Hanif missed the entirety of the 2023 season with a long-term injury, but recovered by the time the following season was underway. He scored the final goal in Kasuka's first league fixture which was a 9–0 trashing of Lun Bawang FC on 1 September 2024. He managed a total of five goals for the season, including a brace against Rimba Star FC on 17 January 2025 as Kasuka defended their championship on the final day, a 2–3 victory over DPMM II.

== International career ==

=== Youth ===
Hanif featured for the Young Wasps from Under-14 level all the way to Under-23 level. His first impactful match was in a 2–2 draw with Timor-Leste at the 2015 AFF U-16 Youth Championship held in Cambodia where he scored both goals for Brunei. He also featured for the U16s for the same tournament the following year but could not find the back of the net in four games.

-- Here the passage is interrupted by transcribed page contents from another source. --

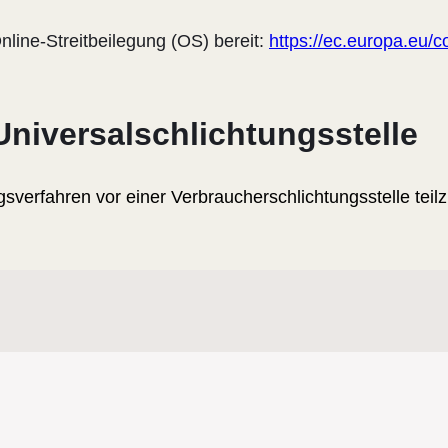
nline-Streitbeilegung (OS) bereit:
https://ec.europa.eu/
Universal­schlichtungs­stelle
gungsverfahren vor einer Verbraucherschlichtungsstelle te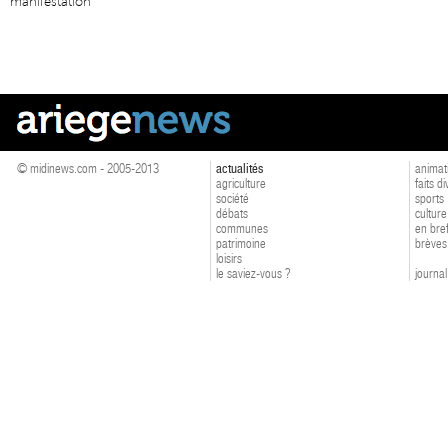
manifestation
© midinews.com - 2005-2013
actualités
animat
agriculture
faits d
société
sports
débats
culture
communes
en bre
patrimoine
brèves
loisirs
le saviez-vous ?
journal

Hanif was with the under-19s for the 2018 AFC U-19 Championship qualification matches held in Paju, South Korea in November 2017, and took the field in the 0–11 mauling of the Young Wasps by the hosts. In their final fixture of the tournament, Hanif managed to find the net in a 2–2 draw against Timor-Leste. That following July, Hanif travelled to Surabaya for the 2018 AFF U-19 Youth Championship but had to endure four defeats.

Hanif was selected for Brunei U21 at the 2018 Hassanal Bolkiah Trophy, and was a surprise selection at the right wing position in the first match against Timor-Leste on 23 April, the tournament curtain-raiser. The hosts fell to a solitary José Oliveira penalty in the first half. Hanif subsequently failed to appear in the rest of the matches where Brunei could not progress from the group stage.

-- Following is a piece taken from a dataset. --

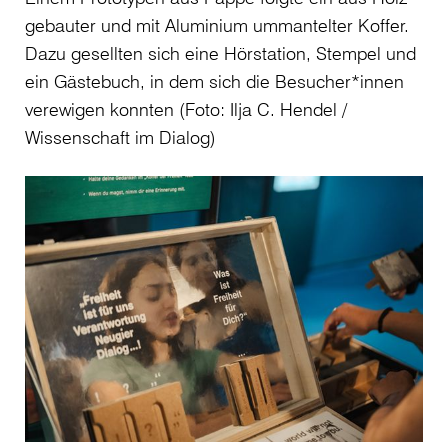
gebauter und mit Aluminium ummantelter Koffer.
Dazu gesellten sich eine Hörstation, Stempel und
ein Gästebuch, in dem sich die Besucher*innen
verewigen konnten (Foto: Ilja C. Hendel /
Wissenschaft im Dialog)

Hanif was a participant of the 30th SEA Games in December 2019 held in the Philippines. He only made two starts without lasting the first half as he was substituted for Haimie Anak Nyaring after Ishyra Asmin Jabidi's dismissal on 13 minutes for the 3–0 defeat by Laos, then was withdrawn for Hakeme Yazid Said just before half-time in a tactical switch in the 8–0 loss to Indonesia.

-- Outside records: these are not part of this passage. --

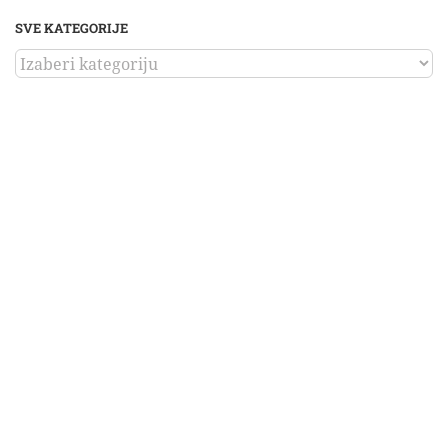
SVE KATEGORIJE
SVE
KATEGORIJE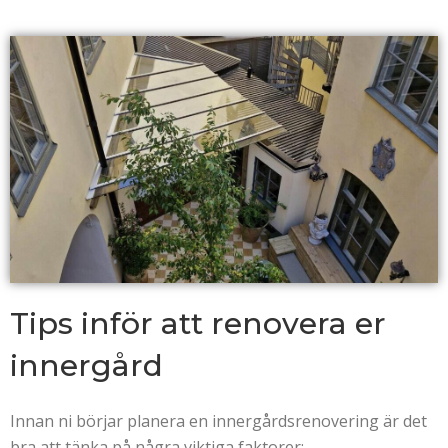
Tips inför att renovera er
innergård
Innan ni börjar planera en innergårdsrenovering är det
bra att tänka på några viktiga faktorer: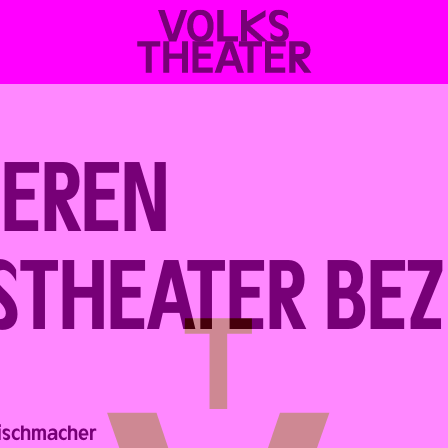
VOLKSTHEATER
WIEN
IEREN
STHEATER BEZ
ischmacher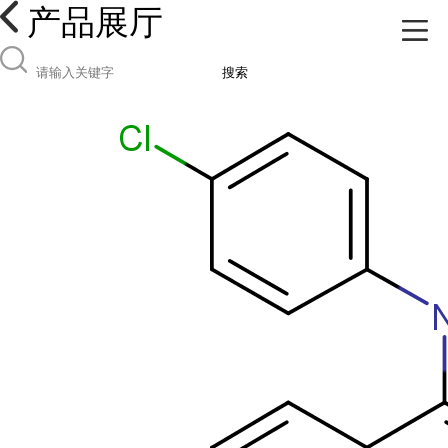
产品展厅
搜索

Hanif was in the Brunei U23 squad to compete at the 2022 AFF U-23 Championship hosted by Cambodia in February. Hanif featured in all three games where Brunei failed to gain a single point against Cambodia, Timor-Leste and the Philippines.

=== Senior ===
Hanif was first called up to the full international squad at a training camp in September 2020. He was a regular squad member without making a senior appearance before his 2023 injury. He finally made his international bow on 9 October 2025 as a second-half substitute against Yemen at the 2027 AFC Asian Cup qualification, where the Wasps went down 0–2 at Hassanal Bolkiah National Stadium.

==Honours==

===Team===
- Kasuka
- Brunei Super League: 2024–25, 2025–26 (runner-up)
- Brunei FA Cup: 2022 (runner-up)

===Individual===
- 2018–19 Brunei Super League Top Scorer (16 goals)

==Personal life==
Hanif has a younger brother named Hadif Aiman who plays for MS ABDB.